- Saved data entries:
◇ ◇ ◇ ◇

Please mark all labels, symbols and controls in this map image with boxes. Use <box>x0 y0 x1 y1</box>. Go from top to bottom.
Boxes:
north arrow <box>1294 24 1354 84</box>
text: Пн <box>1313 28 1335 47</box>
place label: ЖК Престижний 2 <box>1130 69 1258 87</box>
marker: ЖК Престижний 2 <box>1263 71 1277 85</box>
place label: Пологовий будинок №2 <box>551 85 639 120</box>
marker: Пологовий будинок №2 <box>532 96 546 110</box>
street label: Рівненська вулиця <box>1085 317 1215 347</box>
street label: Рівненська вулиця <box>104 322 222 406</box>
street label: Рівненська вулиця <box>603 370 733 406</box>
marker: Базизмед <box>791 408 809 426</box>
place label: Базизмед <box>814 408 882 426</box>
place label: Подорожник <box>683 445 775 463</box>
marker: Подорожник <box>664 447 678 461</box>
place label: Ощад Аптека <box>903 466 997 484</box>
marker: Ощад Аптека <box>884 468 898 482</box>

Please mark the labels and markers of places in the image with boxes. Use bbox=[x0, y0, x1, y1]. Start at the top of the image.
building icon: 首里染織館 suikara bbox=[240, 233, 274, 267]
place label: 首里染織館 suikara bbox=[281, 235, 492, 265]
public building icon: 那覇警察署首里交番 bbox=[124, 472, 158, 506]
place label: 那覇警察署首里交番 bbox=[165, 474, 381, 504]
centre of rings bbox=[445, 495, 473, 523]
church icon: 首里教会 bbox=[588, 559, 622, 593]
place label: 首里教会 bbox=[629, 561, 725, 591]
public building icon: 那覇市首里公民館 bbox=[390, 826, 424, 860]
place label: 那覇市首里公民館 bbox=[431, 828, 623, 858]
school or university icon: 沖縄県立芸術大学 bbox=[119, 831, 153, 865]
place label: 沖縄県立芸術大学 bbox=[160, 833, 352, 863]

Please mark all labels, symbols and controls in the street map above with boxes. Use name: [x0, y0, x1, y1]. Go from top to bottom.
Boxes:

◇ ◇ ◇ ◇

- WORK REQUEST: Every entry should be restated word for word.

- WRITTEN RESPONSE:
Please mark all labels, symbols and controls in this map image with boxes. Use <box>x0 y0 x1 y1</box>. Go from top to bottom.
Boxes:
north arrow <box>1294 24 1354 84</box>
text: Пн <box>1313 28 1335 47</box>
place label: ЖК Престижний 2 <box>1130 69 1258 87</box>
marker: ЖК Престижний 2 <box>1263 71 1277 85</box>
place label: Пологовий будинок №2 <box>551 85 639 120</box>
marker: Пологовий будинок №2 <box>532 96 546 110</box>
street label: Рівненська вулиця <box>1085 317 1215 347</box>
street label: Рівненська вулиця <box>104 322 222 406</box>
street label: Рівненська вулиця <box>603 370 733 406</box>
marker: Базизмед <box>791 408 809 426</box>
place label: Базизмед <box>814 408 882 426</box>
place label: Подорожник <box>683 445 775 463</box>
marker: Подорожник <box>664 447 678 461</box>
place label: Ощад Аптека <box>903 466 997 484</box>
marker: Ощад Аптека <box>884 468 898 482</box>

Please mark the labels and markers of places in the image with boxes. Use bbox=[x0, y0, x1, y1]. Start at the top of the image.
building icon: 首里染織館 suikara bbox=[240, 233, 274, 267]
place label: 首里染織館 suikara bbox=[281, 235, 492, 265]
public building icon: 那覇警察署首里交番 bbox=[124, 472, 158, 506]
place label: 那覇警察署首里交番 bbox=[165, 474, 381, 504]
centre of rings bbox=[445, 495, 473, 523]
church icon: 首里教会 bbox=[588, 559, 622, 593]
place label: 首里教会 bbox=[629, 561, 725, 591]
public building icon: 那覇市首里公民館 bbox=[390, 826, 424, 860]
place label: 那覇市首里公民館 bbox=[431, 828, 623, 858]
school or university icon: 沖縄県立芸術大学 bbox=[119, 831, 153, 865]
place label: 沖縄県立芸術大学 bbox=[160, 833, 352, 863]

Please mark all labels, symbols and controls in the street map above with boxes. Use name: [x0, y0, x1, y1]. Go from top to bottom.
Boxes:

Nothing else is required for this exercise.